Stored data:
* begin *

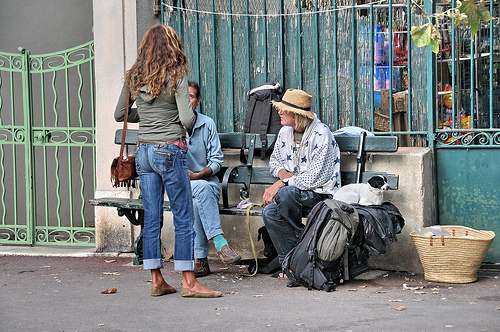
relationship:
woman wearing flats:
[112, 24, 224, 298] [180, 284, 223, 299]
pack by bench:
[278, 197, 346, 294] [86, 127, 400, 284]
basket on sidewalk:
[409, 223, 497, 284] [2, 254, 498, 329]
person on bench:
[258, 84, 345, 278] [86, 127, 400, 284]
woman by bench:
[112, 24, 224, 298] [86, 127, 400, 284]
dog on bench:
[331, 173, 392, 208] [86, 127, 400, 284]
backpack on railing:
[244, 83, 281, 158] [159, 0, 497, 148]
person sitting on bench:
[258, 84, 345, 278] [86, 127, 400, 284]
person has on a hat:
[258, 84, 345, 278] [268, 85, 321, 121]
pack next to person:
[278, 197, 346, 294] [258, 84, 345, 278]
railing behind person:
[159, 0, 497, 148] [258, 84, 345, 278]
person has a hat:
[258, 84, 345, 278] [268, 85, 321, 121]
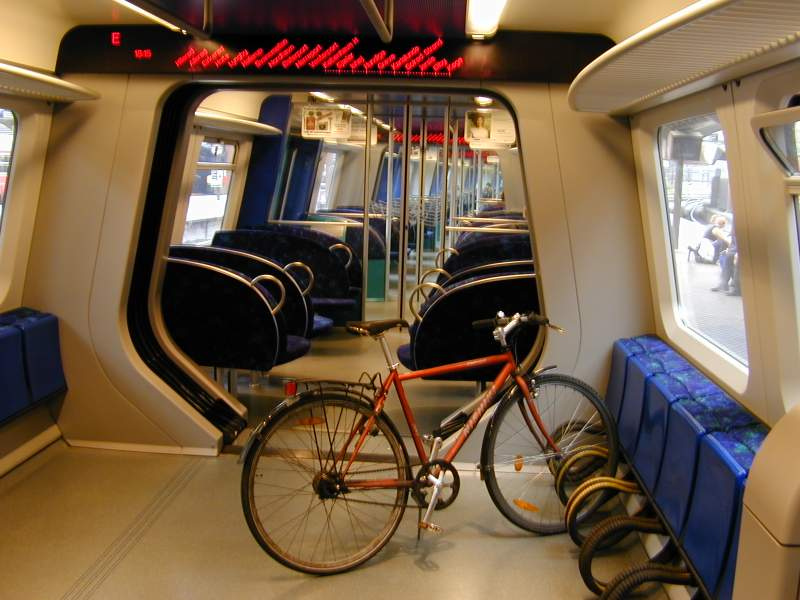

* end *

EXERCISE: Which lines in the records contain the word "bench"? Pick out each one and copy it.

REPLY TO THE EXERCISE:
pack by bench:
person on bench:
woman by bench:
dog on bench:
person sitting on bench:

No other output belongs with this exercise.